Mercredi 29 mai 2024, un rassemblement de soignants a eu lieu à Paris (75), sous les fenêtres du ministère de la Santé. L’appel à manifester avait été lancé par le collectif Emma Auclert afin de dénoncer les violences sexistes et sexuelles à l’hôpital et dans les universités de médecine.

En 2022 la Fédération nationale des étudiants infirmiers (FNESI) révélait qu’un élève sur 6 a été victime d’agression sexuelle. De nombreuses soignantes évoquent un “milieu toxique où l’omerta règne”. Le lendemain du rassemblement, le jeudi 30 mai, le ministre de la Santé Frédéric Valletoux a annoncé plusieurs mesures, effectives dès ce vendredi.

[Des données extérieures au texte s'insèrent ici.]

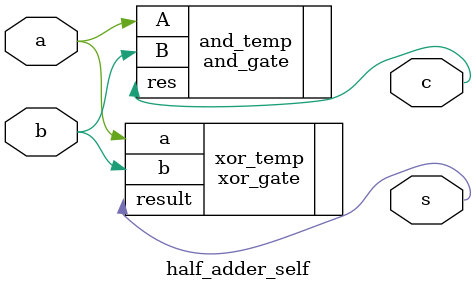
<source format=v>
`include "../xor/xor.v"
`include "../and/and.v"

module half_adder_self(input a, input b, output s, output c);

	xor_gate xor_temp(
		.a(a),
		.b(b), 
		.result(s)
	);
	and_gate and_temp(
		.A(a), 
		.B(b), 
		.res(c)
	);

endmodule
</source>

Dès 2024, et dans un délai de 3 ans, tous les professionnels travaillant à l’hôpital devront suivre une formation obligatoire de prévention aux violences sexistes et sexuelles. Une cellule d’experts extérieurs va être créée au niveau national, pour éviter que les scandales ne soient traités qu’en interne, comme le dénoncent aujourd’hui de nombreuses victimes. Sur la base de leurs investigations, ces professionnels désignés devront faire en sorte que les procédures des victimes aboutissent. 

Enfin, une association aura la gestion d’une ligne téléphonique d’écoute dédiée qui proposera un suivi psychologique ou médical, notamment pour les professionnels de santé libéraux victimes de violences sexistes ou sexuelles.